Menschen mit ADHS können andere begeistern, ecken aber auch schnell an.
Haben Sie Tipps für Partnerinnen oder Partner von Betroffenen?
Klare Kommunikationsregeln: Während eines Ausbruchs soll gar nicht erst versucht werden, einen Konflikt zu lösen. Es lohnt sich, abzuwarten und dann den Streit Revue passieren zu lassen – gegenseitiges Zuhören und Aussprechenlassen ist hierfür Pflicht.
Manche Betroffene nennen ihr ADHS eine Superpower. Gibt es tatsächlich Vorteile?
Klar! Ein superschnelles Denken, das über den eigenen Tellerrand hinausgeht, und innovative Ideen sind typisch.
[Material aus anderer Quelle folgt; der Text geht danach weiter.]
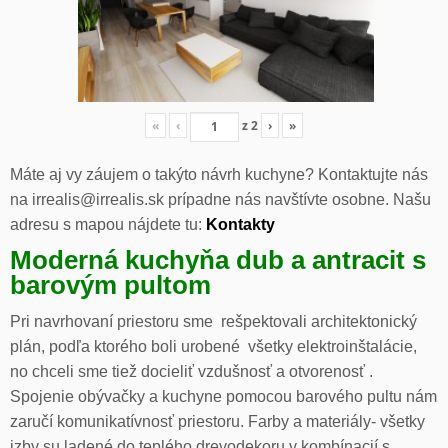
«
‹
z
2
›
»
Máte aj vy záujem o takýto návrh kuchyne? Kontaktujte nás
na irrealis@irrealis.sk prípadne nás navštívte osobne. Našu
adresu s mapou nájdete tu:
Kontakty
Moderná kuchyňa dub a antracit s
barovým pultom
Pri navrhovaní priestoru sme rešpektovali architektonický
plán, podľa ktorého boli urobené všetky elektroinštalácie,
no chceli sme tiež docieliť vzdušnosť a otvorenosť .
Spojenie obývačky a kuchyne pomocou barového pultu nám
zaručí komunikatívnosť priestoru. Farby a materiály- všetky
izby su ladené do teplého drevodekoru v kombínacií s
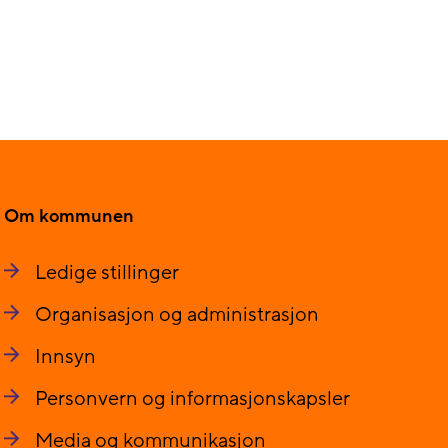
Om kommunen
Ledige stillinger
Organisasjon og administrasjon
Innsyn
Personvern og informasjonskapsler
Media og kommunikasjon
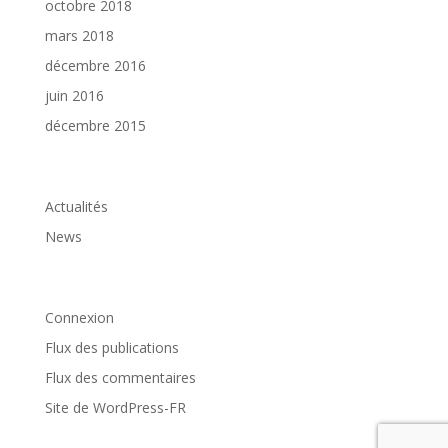
octobre 2018
mars 2018
décembre 2016
juin 2016
décembre 2015
Catégories
Actualités
News
Méta
Connexion
Flux des publications
Flux des commentaires
Site de WordPress-FR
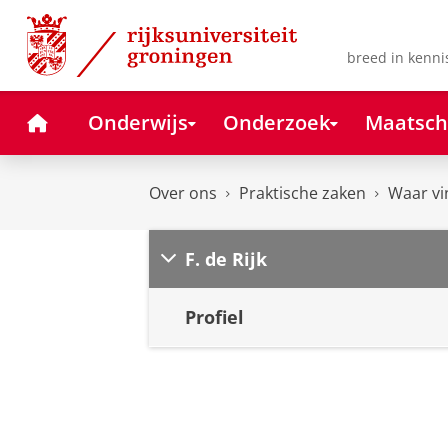
Skip
Skip
to
to
Content
Navigation
breed in kenni
Home
Onderwijs
Onderzoek
Maatsch
Over ons
Praktische zaken
Waar vi
F. de Rijk
Profiel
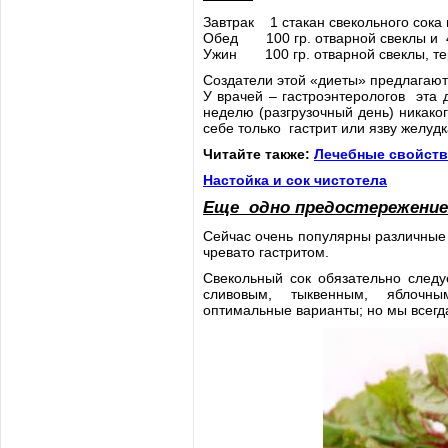
Завтрак 1 стакан свекольного сока и
Обед 100 гр. отварной свеклы и 4
Ужин 100 гр. отварной свеклы, те
Создатели этой «диеты» предлагают
У врачей – гастроэнтерологов эта 
неделю (разгрузочный день) никак
себе только гастрит или язву желудк
Читайте также:
Лечебные свойств
Настойка и сок чистотела
Еще одно предостережение
Сейчас очень популярны различные
чревато гастритом.
Свекольный сок обязательно сле
сливовым, тыквенным, яблочным
оптимальные варианты; но мы всегд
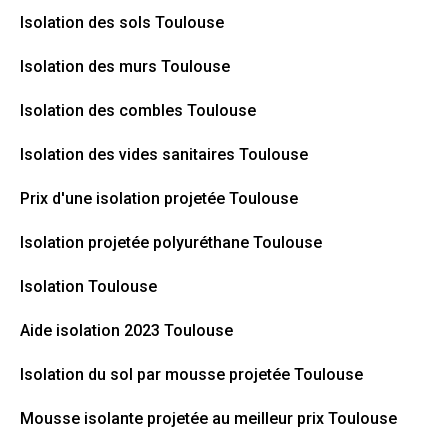
Isolation des sols Toulouse
Isolation des murs Toulouse
Isolation des combles Toulouse
Isolation des vides sanitaires Toulouse
Prix d'une isolation projetée Toulouse
Isolation projetée polyuréthane Toulouse
Isolation Toulouse
Aide isolation 2023 Toulouse
Isolation du sol par mousse projetée Toulouse
Mousse isolante projetée au meilleur prix Toulouse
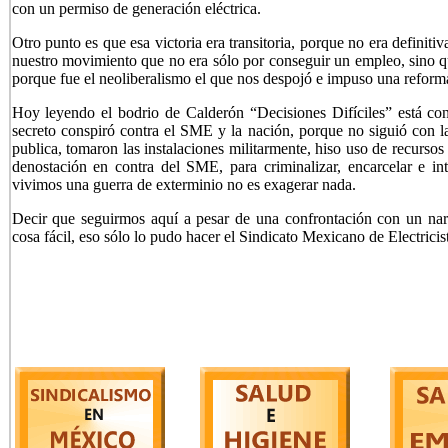
con un permiso de generación eléctrica.
Otro punto es que esa victoria era transitoria, porque no era definitiv
nuestro movimiento que no era sólo por conseguir un empleo, sino qu
porque fue el neoliberalismo el que nos despojó e impuso una reforma
Hoy leyendo el bodrio de Calderón “Decisiones Difíciles” está co
secreto conspiró contra el SME y la nación, porque no siguió con l
publica, tomaron las instalaciones militarmente, hiso uso de recurso
denostación en contra del SME, para criminalizar, encarcelar e in
vivimos una guerra de exterminio no es exagerar nada.
Decir que seguirmos aquí a pesar de una confrontación con un na
cosa fácil, eso sólo lo pudo hacer el Sindicato Mexicano de Electric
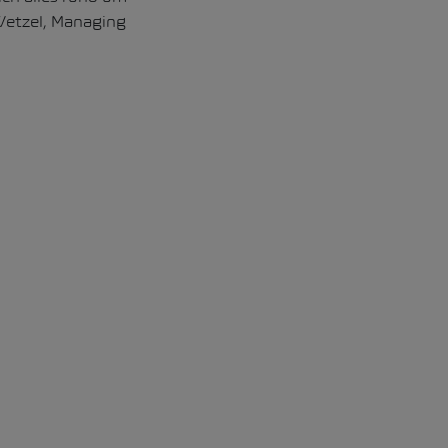
Wetzel, Managing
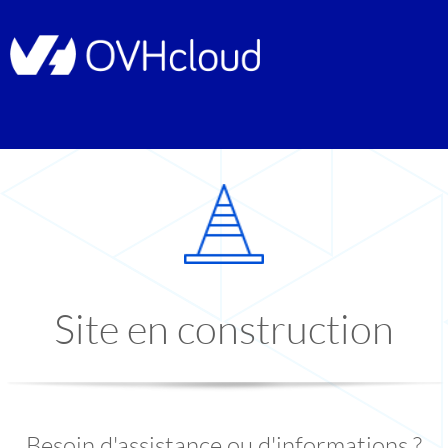
Site en construction
Besoin d'assistance ou d'informations ?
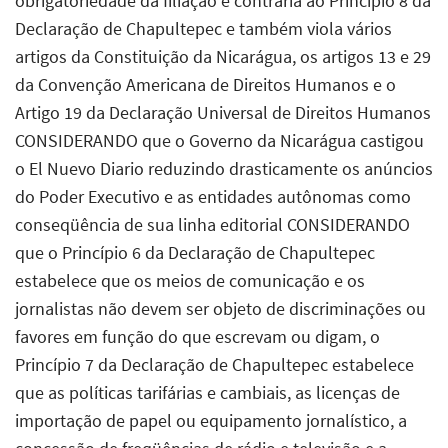
obrigatoriedade da filiação é contrária ao Princípio 8 da
Declaração de Chapultepec e também viola vários
artigos da Constituição da Nicarágua, os artigos 13 e 29
da Convenção Americana de Direitos Humanos e o
Artigo 19 da Declaração Universal de Direitos Humanos
CONSIDERANDO que o Governo da Nicarágua castigou
o El Nuevo Diario reduzindo drasticamente os anúncios
do Poder Executivo e as entidades autônomas como
conseqüência de sua linha editorial CONSIDERANDO
que o Princípio 6 da Declaração de Chapultepec
estabelece que os meios de comunicação e os
jornalistas não devem ser objeto de discriminações ou
favores em função do que escrevam ou digam, o
Princípio 7 da Declaração de Chapultepec estabelece
que as políticas tarifárias e cambiais, as licenças de
importação de papel ou equipamento jornalístico, a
Kein Wunder, haben viele Unternehmerinnen und Erfinder diese Diagnose erhalten. Wer mit ADHS hyperfokussiert ist, kann Berge versetzen.
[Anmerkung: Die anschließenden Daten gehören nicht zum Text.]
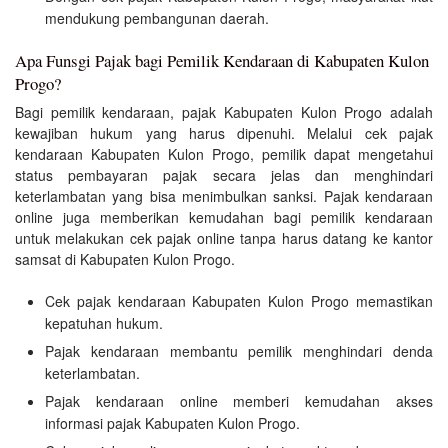
mendukung pembangunan daerah.
Apa Funsgi Pajak bagi Pemilik Kendaraan di Kabupaten Kulon
Progo?
Bagi pemilik kendaraan, pajak Kabupaten Kulon Progo adalah
kewajiban hukum yang harus dipenuhi. Melalui cek pajak
kendaraan Kabupaten Kulon Progo, pemilik dapat mengetahui
status pembayaran pajak secara jelas dan menghindari
keterlambatan yang bisa menimbulkan sanksi. Pajak kendaraan
online juga memberikan kemudahan bagi pemilik kendaraan
untuk melakukan cek pajak online tanpa harus datang ke kantor
samsat di Kabupaten Kulon Progo.
Cek pajak kendaraan Kabupaten Kulon Progo memastikan
kepatuhan hukum.
Pajak kendaraan membantu pemilik menghindari denda
keterlambatan.
Pajak kendaraan online memberi kemudahan akses
informasi pajak Kabupaten Kulon Progo.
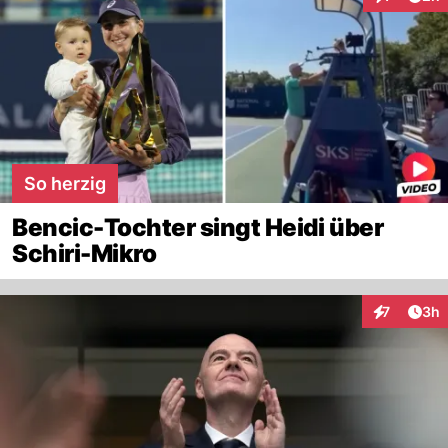
Interaktion
So herzig
Bencic-Tochter singt Heidi über
Schiri-Mikro
Arti
7
3h
Interaktion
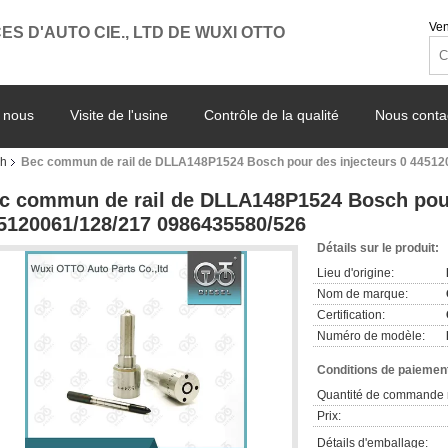
Ven
ES D'AUTO CIE., LTD DE WUXI OTTO
 nous
Visite de l'usine
Contrôle de la qualité
Nous conta
ch
Bec commun de rail de DLLA148P1524 Bosch pour des injecteurs 0 4451
c commun de rail de DLLA148P1524 Bosch pour
5120061/128/217 0986435580/526
Détails sur le produit:
Lieu d'origine:
Nom de marque:
Certification:
Numéro de modèle:
Conditions de paiement
Quantité de commande 
Prix:
Détails d'emballage:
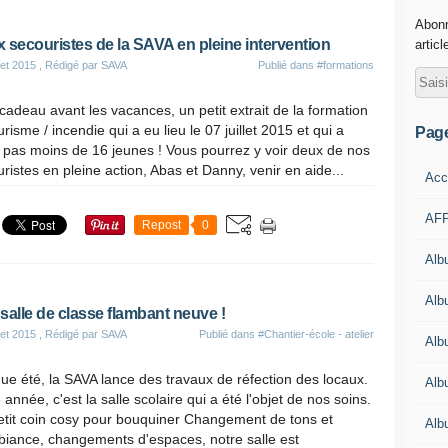
Abonn
 secouristes de la SAVA en pleine intervention
articl
let 2015
, Rédigé par SAVA
Publié dans
#formations
 cadeau avant les vacances, un petit extrait de la formation
risme / incendie qui a eu lieu le 07 juillet 2015 et qui a
Pag
 pas moins de 16 jeunes ! Vous pourrez y voir deux de nos
ristes en pleine action, Abas et Danny, venir en aide...
Acc
AFP
Repost
0
Alb
Albu
salle de classe flambant neuve !
let 2015
, Rédigé par SAVA
Publié dans
#Chantier-école - atelier
Alb
e été, la SAVA lance des travaux de réfection des locaux.
Alb
 année, c'est la salle scolaire qui a été l'objet de nos soins.
etit coin cosy pour bouquiner Changement de tons et
Alb
biance, changements d'espaces, notre salle est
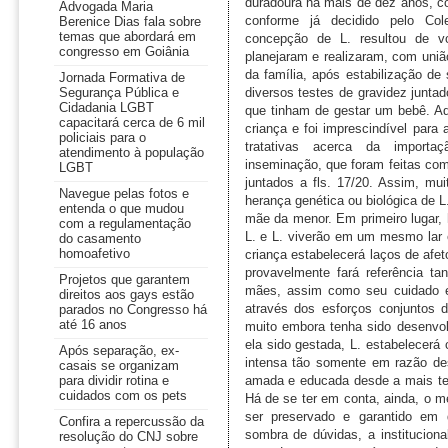
Advogada Maria
Berenice Dias fala sobre
temas que abordará em
congresso em Goiânia
Jornada Formativa de
Segurança Pública e
Cidadania LGBT
capacitará cerca de 6 mil
policiais para o
atendimento à população
LGBT
Navegue pelas fotos e
entenda o que mudou
com a regulamentação
do casamento
homoafetivo
Projetos que garantem
direitos aos gays estão
parados no Congresso há
até 16 anos
Após separação, ex-
casais se organizam
para dividir rotina e
cuidados com os pets
Confira a repercussão da
resolução do CNJ sobre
Flexibilität und kreative Lösungsansätze: Die Diagnose ADHS bietet laut Expertin auch Vorteile.
Wie sieht es mit der Behandlung von ADHS aus?
Oftmals werden Stimulanzien wie Ritalin verschrieben. Das kann sich natürlich lohnen, um klarer zu sehen oder Prüfungen und andere Herausforderungen konzentriert zu bewältigen. Ich bin eher zurückhaltend, was Medikamente angeht. Natürlich verschreibe ich diese auch, aber noch wichtiger finde ich, dass Menschen mit AD(H)S sich und ihre Eigenarten besser kennen lernen.
Wie gelingt das?
Mit Besuchen bei einem ADHS-Coach, der nicht nur das medizinische Modell verwendet, sondern auch Ratschläge gibt und den Menschen aufzeigt, wie sie besser mit den Symptomen umgehen, sodass man nicht überall aneckt.
ADHS ist genetisch vererbbar. Wie gehe ich damit um, wenn ich Elternteil von einem betroffenen Kind bin?
Mit Empathie und voller Unterstützung. Sätze wie «Ich schätze dich und dein Naturell und stehe voll und ganz zu dir» helfen dem Kind enorm, genau wie das Erarbeiten von Taktiken, um die Schule besser zu überstehen. Medikamente alleine regeln das Problem nicht.